===== Given entries

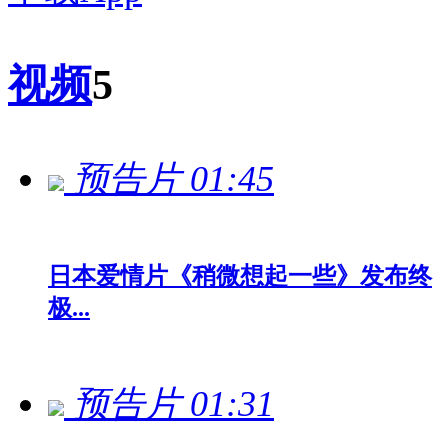
视频
5
预告片
01:45
日本爱情片《稍微想起一些》发布终
极...
预告片
01:31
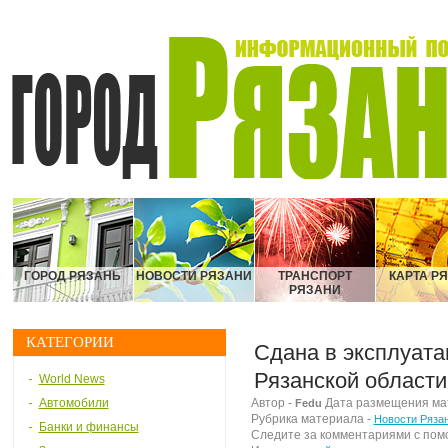
ГОРОД РЯЗАНЬ
НОВОСТИ РЯЗАНИ
ТРАНСПОРТ
КАРТА Р
РЯЗАНИ
КАТЕГОРИИ
Сдана в эксплуата
Рязанской области
World News
Автомобили
Автор -
Дата размещения мате
Fedu
Рубрика материала -
Новости Ряза
Банки и финансы
Следите за комментариями с по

==========

Task requirements :: Copy the text read from each of the entries above line for line, without any change, and leave out the pictures themselves.

Your solution ::
视频
5
预告片
01:45
日本爱情片《稍微想起一些》发布终
极...
预告片
01:31
ГОРОД РЯЗАНЬ
НОВОСТИ РЯЗАНИ
ТРАНСПОРТ
КАРТА Р
РЯЗАНИ
КАТЕГОРИИ
Сдана в эксплуата
Рязанской области
World News
Автомобили
Автор -
Дата размещения мате
Fedu
Рубрика материала -
Новости Ряза
Банки и финансы
Следите за комментариями с по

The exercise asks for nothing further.